**TASK PROMPT**
On how many lines of the records below does the string "keyDown" appear? Reply with only the number.

[RECORDS FOR THE EXERCISE Boundary: Start]

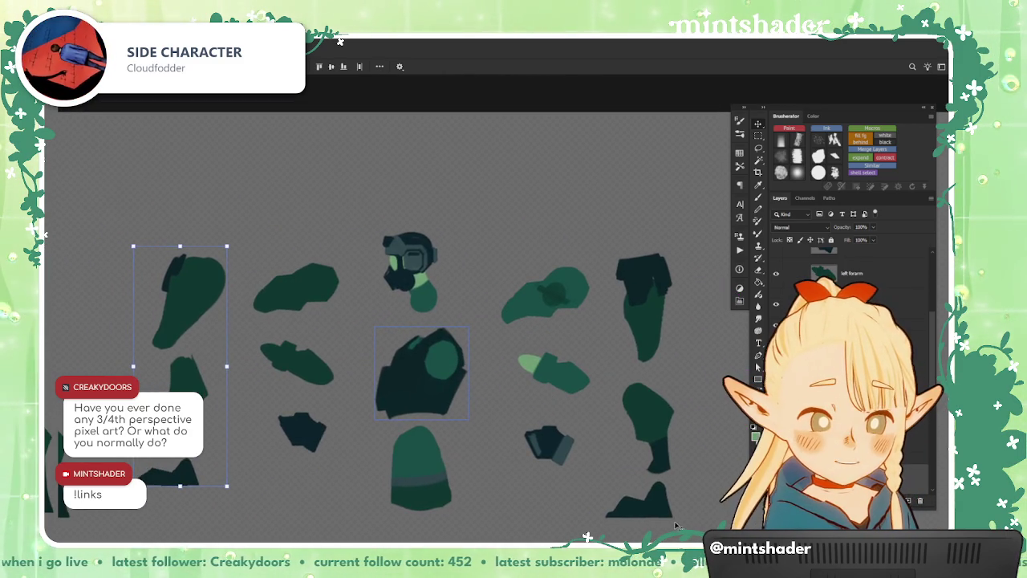
pyautogui.click(618, 285)
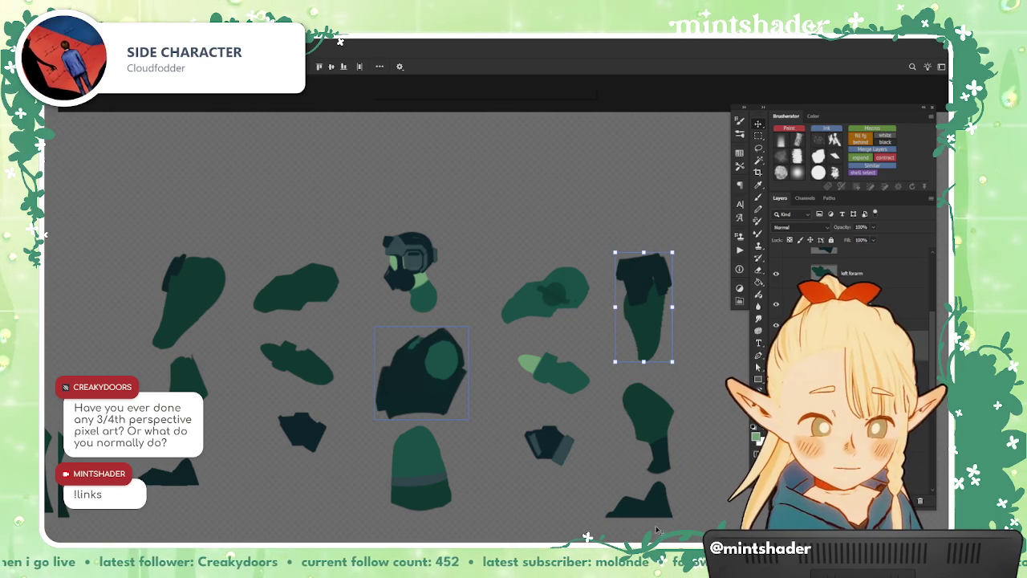
pyautogui.click(646, 482)
pyautogui.moveTo(642, 297); pyautogui.dragTo(659, 264)
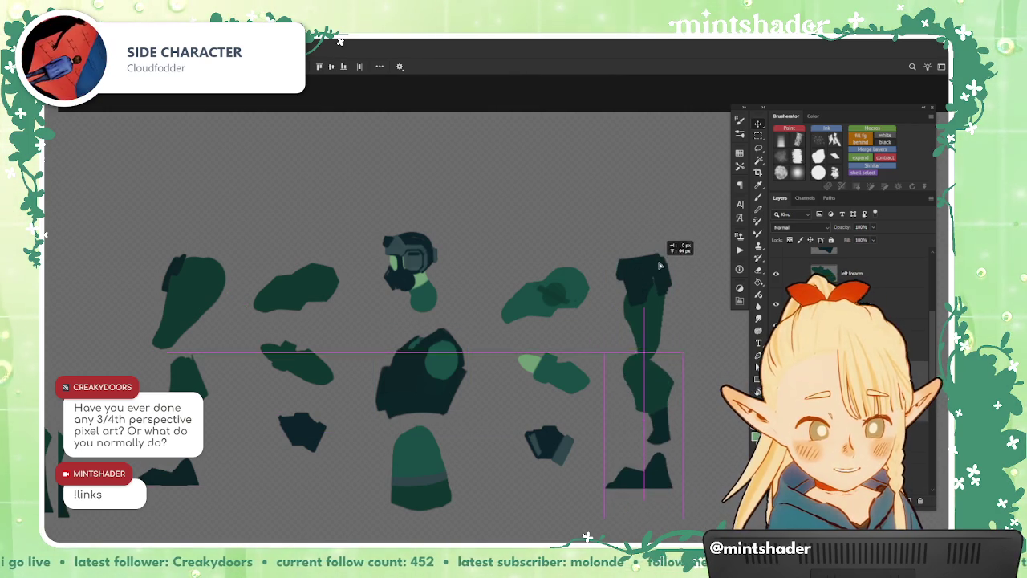
pyautogui.press('ctrl+z')
pyautogui.click(638, 242)
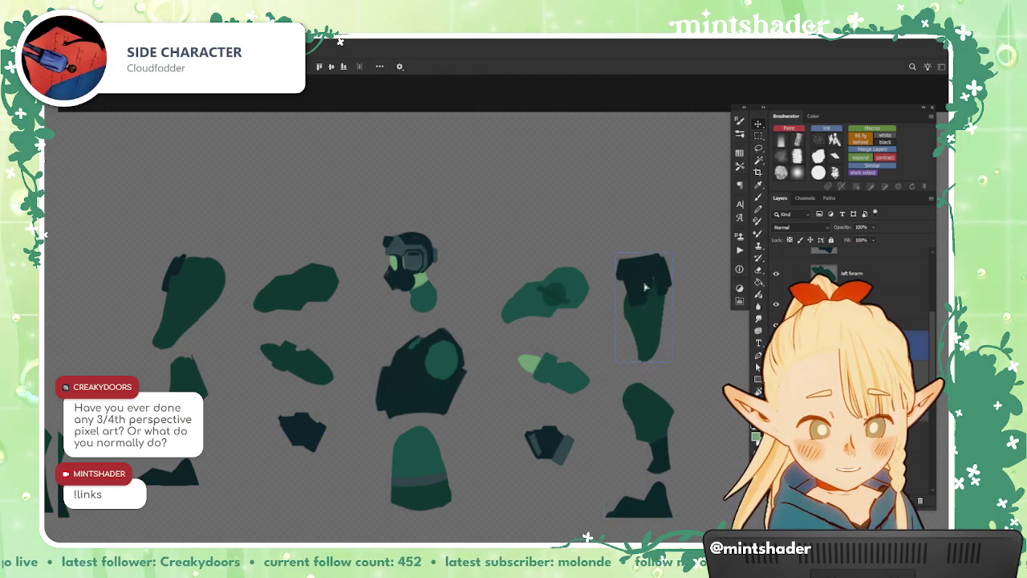
pyautogui.moveTo(658, 418); pyautogui.dragTo(674, 451)
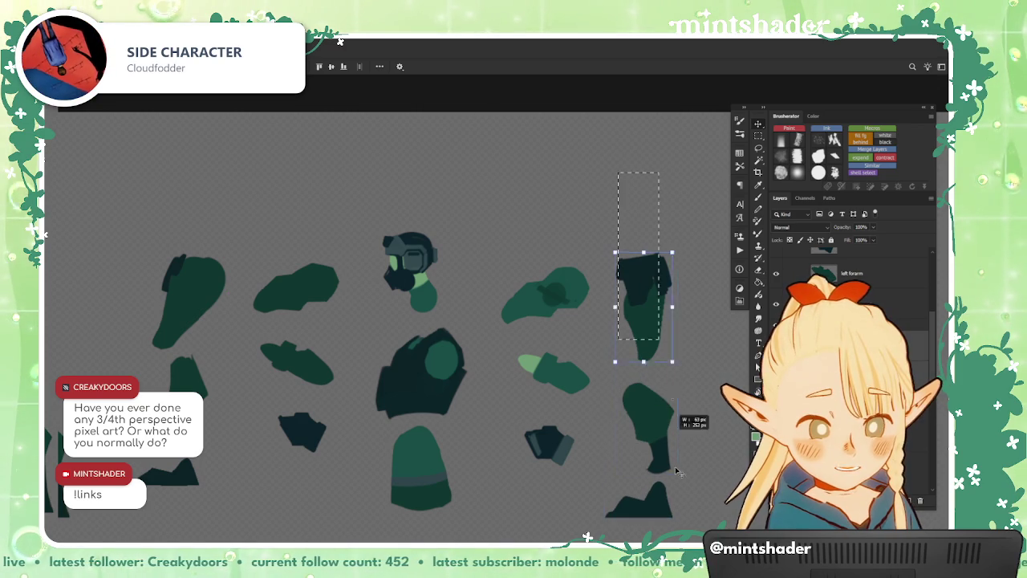
pyautogui.keyDown('shift'); pyautogui.click(642, 497); pyautogui.keyUp('shift')
pyautogui.keyDown('shift'); pyautogui.click(658, 265); pyautogui.keyUp('shift')
pyautogui.press('shift+Up')
pyautogui.press('shift+Up')
pyautogui.press('shift+Up')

[RECORDS FOR THE EXERCISE Boundary: End]

**ANSWER TO THIS TASK**
2